How to Write Off a Second Phone Line on Your Taxes

A dedicated business line is a write-off.

Thinkstock/Comstock/Getty Images

The IRS assumes that the first phone line coming into your house is your personal phone and won't let you write it off. However, if you have a second line coming in, or if you use a cellular phone as your second line, you might be eligible to write it off on your taxes. The key to claiming the write off is that you must use it for job- or business-related purposes.

Employee Expense

If you have a dedicated phone line that you use to work from home and your employer doesn't pay for it, you can deduct it as a part of your unreimbursed employee expenses. To qualify for the deduction, you will need to itemize your deductions on Schedule A. Your write-off for the phone line gets grouped with all of your miscellaneous deductions. This group of deductions includes your unreimbursed work expenses, tax preparation fees, investment expenses and others, and can only be deducted to the extent that it exceeds 2 percent of your adjusted gross income. In addition to the 2 percent exclusion for regular income tax payers, miscellaneous deductions are also cancelled out if you are subject to the alternative minimum tax.

Business or Real Estate

If you use your phone line to conduct business from your house or if you use it as a part of managing your real estate investments, you can claim the expense on the Schedule C or Schedule E forms you file for those ventures. Filing on Schedule C and E lets you use the cost of your phone line to offset your gross income, reducing your taxable profit. Expenses on these forms aren't subject to the same limitations as itemized deductions so, if you're eligible to use them, you'll still be able to write off your phone line even if you pay the AMT or if your expenses are less than 2 percent of your AGI.

Home Office Deduction

If you maintain a home office that meets the IRS' stringent criteria, you can include your telephone line with your other home office expenses. However, you don't have to claim the home office deduction to claim your phone line. As long as your phone line is used for job-related, business or allowed investing purposes, you can claim the expense. Since claiming a home office write-off can be an IRS audit trigger, claiming the phone line by itself could be a wise strategy.

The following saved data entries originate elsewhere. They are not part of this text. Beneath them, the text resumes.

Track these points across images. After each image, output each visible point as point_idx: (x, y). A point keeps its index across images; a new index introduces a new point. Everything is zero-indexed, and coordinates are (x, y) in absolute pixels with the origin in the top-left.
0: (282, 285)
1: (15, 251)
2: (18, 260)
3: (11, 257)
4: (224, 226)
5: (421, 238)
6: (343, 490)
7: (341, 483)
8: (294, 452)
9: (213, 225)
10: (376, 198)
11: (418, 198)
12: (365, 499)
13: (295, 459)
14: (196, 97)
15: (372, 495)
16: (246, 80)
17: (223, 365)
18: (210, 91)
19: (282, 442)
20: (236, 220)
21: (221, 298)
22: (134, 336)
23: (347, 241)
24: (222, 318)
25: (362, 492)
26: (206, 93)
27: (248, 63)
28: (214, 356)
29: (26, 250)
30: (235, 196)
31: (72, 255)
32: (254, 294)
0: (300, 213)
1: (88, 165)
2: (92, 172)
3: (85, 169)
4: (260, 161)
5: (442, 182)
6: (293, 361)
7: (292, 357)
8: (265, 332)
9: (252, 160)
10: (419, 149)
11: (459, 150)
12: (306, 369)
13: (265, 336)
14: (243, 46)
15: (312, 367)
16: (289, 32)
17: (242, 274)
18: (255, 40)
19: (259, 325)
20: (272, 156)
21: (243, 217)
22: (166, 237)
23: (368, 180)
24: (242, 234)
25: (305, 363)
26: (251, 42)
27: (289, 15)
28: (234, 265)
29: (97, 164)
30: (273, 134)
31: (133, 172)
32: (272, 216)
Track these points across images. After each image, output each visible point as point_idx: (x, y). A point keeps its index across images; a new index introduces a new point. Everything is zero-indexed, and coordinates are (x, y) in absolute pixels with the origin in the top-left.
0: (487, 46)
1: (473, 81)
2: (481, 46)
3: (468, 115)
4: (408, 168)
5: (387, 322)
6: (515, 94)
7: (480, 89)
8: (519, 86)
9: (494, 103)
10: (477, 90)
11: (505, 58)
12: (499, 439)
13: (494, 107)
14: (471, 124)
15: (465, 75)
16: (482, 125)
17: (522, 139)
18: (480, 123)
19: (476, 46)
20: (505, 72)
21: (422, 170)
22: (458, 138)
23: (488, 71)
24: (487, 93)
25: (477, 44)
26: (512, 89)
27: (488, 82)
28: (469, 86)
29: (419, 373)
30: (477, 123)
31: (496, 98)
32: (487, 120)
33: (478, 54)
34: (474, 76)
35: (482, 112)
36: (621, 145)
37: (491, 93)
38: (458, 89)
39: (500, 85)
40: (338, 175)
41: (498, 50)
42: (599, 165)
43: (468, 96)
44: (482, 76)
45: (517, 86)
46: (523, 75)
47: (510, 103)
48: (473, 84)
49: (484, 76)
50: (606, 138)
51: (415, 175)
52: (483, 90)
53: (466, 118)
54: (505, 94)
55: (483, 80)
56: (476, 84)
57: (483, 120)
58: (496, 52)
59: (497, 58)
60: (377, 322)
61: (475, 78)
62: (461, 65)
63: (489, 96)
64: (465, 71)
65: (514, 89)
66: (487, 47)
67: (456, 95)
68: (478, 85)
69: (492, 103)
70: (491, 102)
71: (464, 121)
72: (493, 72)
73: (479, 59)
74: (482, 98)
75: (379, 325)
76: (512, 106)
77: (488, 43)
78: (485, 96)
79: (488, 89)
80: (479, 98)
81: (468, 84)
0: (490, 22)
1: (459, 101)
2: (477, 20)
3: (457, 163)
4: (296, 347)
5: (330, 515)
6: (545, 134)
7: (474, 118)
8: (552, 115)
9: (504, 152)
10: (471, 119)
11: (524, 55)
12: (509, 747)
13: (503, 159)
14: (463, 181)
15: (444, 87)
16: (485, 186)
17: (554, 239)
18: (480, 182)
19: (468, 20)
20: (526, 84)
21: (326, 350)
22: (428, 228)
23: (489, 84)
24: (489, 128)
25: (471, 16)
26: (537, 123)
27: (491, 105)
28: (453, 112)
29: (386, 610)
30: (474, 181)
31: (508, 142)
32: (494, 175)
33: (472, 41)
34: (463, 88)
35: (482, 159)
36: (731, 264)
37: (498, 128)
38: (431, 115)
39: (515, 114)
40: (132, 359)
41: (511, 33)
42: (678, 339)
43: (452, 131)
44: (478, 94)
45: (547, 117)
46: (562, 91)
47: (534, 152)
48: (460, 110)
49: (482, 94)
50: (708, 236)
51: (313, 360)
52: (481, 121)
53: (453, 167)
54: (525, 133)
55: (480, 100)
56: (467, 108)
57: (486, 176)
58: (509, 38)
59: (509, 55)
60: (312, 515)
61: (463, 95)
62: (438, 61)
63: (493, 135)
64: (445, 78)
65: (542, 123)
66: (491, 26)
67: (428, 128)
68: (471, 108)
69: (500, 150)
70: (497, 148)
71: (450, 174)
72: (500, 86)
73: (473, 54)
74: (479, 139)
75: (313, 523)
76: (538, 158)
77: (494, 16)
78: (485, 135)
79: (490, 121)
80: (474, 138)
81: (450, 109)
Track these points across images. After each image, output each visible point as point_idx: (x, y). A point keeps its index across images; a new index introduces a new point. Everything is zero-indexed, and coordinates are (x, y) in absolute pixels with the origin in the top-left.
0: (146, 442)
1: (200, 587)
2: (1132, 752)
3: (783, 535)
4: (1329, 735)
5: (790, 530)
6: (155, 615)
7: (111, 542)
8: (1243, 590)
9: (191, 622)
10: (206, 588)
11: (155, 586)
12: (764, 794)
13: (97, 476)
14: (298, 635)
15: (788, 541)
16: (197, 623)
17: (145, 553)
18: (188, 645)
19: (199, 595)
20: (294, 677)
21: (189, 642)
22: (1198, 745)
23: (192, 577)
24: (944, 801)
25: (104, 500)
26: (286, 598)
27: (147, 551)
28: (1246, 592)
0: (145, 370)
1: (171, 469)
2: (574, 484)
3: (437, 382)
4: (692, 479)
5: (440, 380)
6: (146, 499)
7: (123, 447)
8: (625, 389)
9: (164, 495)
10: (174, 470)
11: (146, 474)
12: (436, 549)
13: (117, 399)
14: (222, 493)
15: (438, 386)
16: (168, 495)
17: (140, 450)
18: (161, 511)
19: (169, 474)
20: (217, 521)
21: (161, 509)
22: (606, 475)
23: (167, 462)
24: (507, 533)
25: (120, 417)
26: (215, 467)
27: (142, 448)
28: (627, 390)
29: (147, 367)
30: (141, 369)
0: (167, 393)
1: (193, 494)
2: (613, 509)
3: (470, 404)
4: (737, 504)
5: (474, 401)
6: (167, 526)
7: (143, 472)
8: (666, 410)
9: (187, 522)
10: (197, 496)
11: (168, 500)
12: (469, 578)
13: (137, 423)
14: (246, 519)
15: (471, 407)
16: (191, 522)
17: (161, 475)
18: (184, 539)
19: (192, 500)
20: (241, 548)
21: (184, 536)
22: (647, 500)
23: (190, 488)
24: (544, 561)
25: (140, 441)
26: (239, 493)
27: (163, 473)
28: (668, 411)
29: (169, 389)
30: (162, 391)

Allocating Dual-Use Phones

While you can't write off the first phone line coming into your house, you can write off any other phone line that you use for business or job-related purposes. However, if the line isn't exclusively used for business, you will have to allocate the cost. For instance, if you have a cellphone that you use 30 percent for yourself and 70 percent for your job, you can claim 70 percent of your cell phone bill as an employee expense.